Bu ürünlerin büyük kısmı doğrudan kanalizasyona akıp sonunda
da su sistemlerimize karışıyor. Sözünü ettiğimiz kimyasallar,
sonunda "fazla yüklenme" olasılığı yaratarak vücudumuzda
depolanıyor ve zehirli olma düzeyine ulaştığında çeşitli
hastalıklara yol açıyor. (Kronik yorgunluk sendromu, alerjiler,
karaciğer sorunları, lenf kanseri gibi.)
Evsel temizlik malzemeleri sadece toprağı ve su kaynaklarını
değil, teneffüs ettiğimiz havayı da tehdit ediyor. Sprey
boyalar, fırın temizleyiciler, dezenfektanlar, mobilya
parlatıcıları ve diğer tüm sprey ürünler, birkaç gün sonra
soluyacağımız havanın bir parçası oluyor.
Sadece kentlerde yaşayanların değil, kırsal
kesimde yaşayanların da atık su sistemlerine neler
gönderdiklerine dikkat etmeleri gerekiyor. Fosseptik sistemleri
atık su sorununu çözmüyor; boyalar, çözücü, inceltici, ağartıcı
kimyasallar, aseton, tuvalet temizleyiciler ve lavabo açıcılar
ile diğerlerinde bulunan belirli kimyasal maddeler
maddeleri parçalayan organizmaları zehirleyebiliyor. Oysa
maddelerin parçalanması doğal döngünün işlemesi
açısından zincirin olmazsa olmaz halkalarından birini
oluşturuyor.
Zehirli olmayan doğal temizlik maddeleri ise fosseptik
sistemi, içme suyu ve sağlık konusunda büyük yararlar sağlıyor.
Peki, doğal temizlik maddelerini kullanmak için nereden
başlamalı?
İşte size evinizde rahatlıkla uygulayabileceğiniz pratik
öneriler…
Temizlikte kullanabileceğiniz doğal ürünler
Çamaşır sodası:
Sodyum karbonat adlı bir mineraldir. Çok az miktarda yakıcı
olup katı ve sıvı yağlar, kir ve pek çok petrol ürününün etkin
temizleyicisidir. Aynı zamanda su yumuşatıcı ve sabun köpürtücü
özellikleri de bulunur. Yakıcı özelliği nedeniyle, uygularken
lastik eldiven kullanmak doğru olur. Zararlı kimyasal dumanlara
neden olmaz. Klorsüz olanı tercih edin.
Boraks:
Su, oksijen, sodyum ve bordan meydana
gelen, antiseptik, antifungal, antibiyotik, koku giderici ve
dezenfektan özellikleri olan doğal kaynaklı bir mineraldir.
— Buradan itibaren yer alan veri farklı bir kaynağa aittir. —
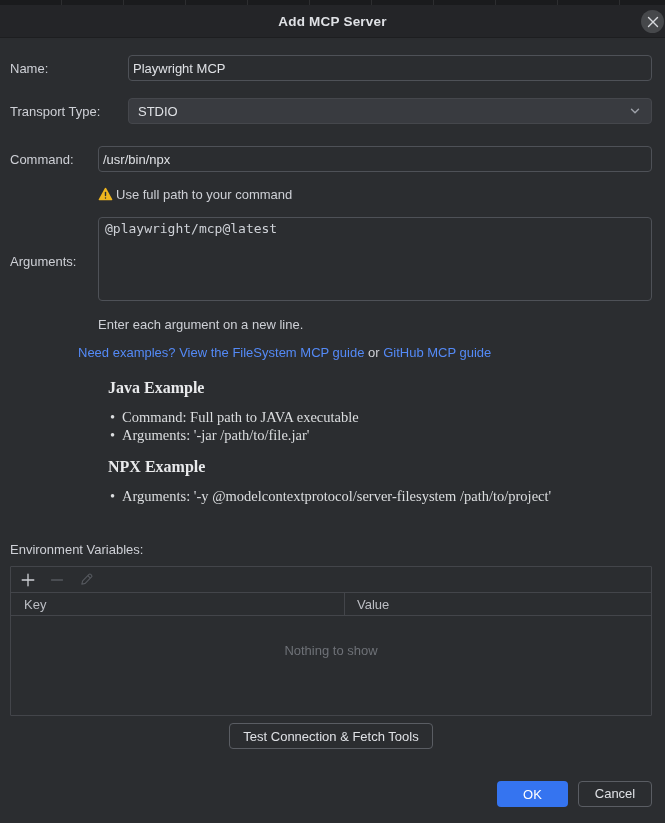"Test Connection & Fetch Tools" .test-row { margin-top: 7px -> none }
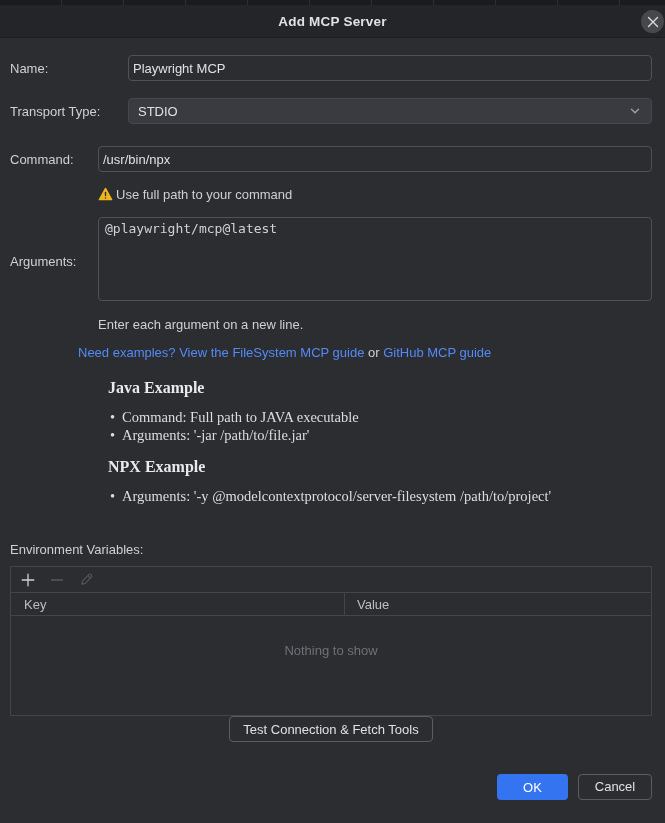"OK" .footer { margin-top: 32px -> 16px }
Küflenmeyi önler. Boraks yutulursa zehirlidir. (Eczane ve
aktarlarda bulunabilir.)
Sirke:
Meyve ya da tahılların fermantasyonuyla elde edilen bir
sıvıdır. Asitli içeriği mikropları öldürmesini, yağı
parçalamasını ve mineral kalıntıları çözmesini sağlar.
Karbonat:
Sodyum bikarbonat, hafif aşındırıcı bir temizlik sağlar,
beyazlatıcı ve koku giderici özellikleri vardır.
Uçucu bitkisel yağlar:
Bitki kokularının özleri birçok parfümün ana maddesidir.
Piyasada, özellikle doğal ürün satan dükkanlarda çeşitleri
bulunabilir. Bir iki damla turunçgil, elma, çilek, nane vb. yağı
ile eklenecek koku ev yapımı temizleyicilere hoş bir özellik
kazandırır.
Bitkisel yağ tabanlı sıvı sabunlar (arapsabunu vs.):
Bu tür sabunlar hayvan yağı içeren ya da
petrol tabanlı sabunlara tercih edilmelidirler.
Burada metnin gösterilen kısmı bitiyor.